Your objective
Search the records below for the word "using", then return every line where it appears.

Given data

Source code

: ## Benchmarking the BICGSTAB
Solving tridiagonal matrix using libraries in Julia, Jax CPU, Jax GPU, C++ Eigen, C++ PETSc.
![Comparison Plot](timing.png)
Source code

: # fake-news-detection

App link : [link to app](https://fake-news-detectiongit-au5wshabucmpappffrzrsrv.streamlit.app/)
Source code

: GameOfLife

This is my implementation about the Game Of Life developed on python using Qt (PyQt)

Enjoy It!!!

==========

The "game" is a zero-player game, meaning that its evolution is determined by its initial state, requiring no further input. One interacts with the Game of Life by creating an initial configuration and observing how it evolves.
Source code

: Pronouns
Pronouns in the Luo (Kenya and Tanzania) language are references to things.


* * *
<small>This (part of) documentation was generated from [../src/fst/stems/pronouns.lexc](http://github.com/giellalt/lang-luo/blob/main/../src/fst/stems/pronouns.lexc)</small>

Finished task
Solving tridiagonal matrix using libraries in Julia, Jax CPU, Jax GPU, C++ Eigen, C++ PETSc.
This is my implementation about the Game Of Life developed on python using Qt (PyQt)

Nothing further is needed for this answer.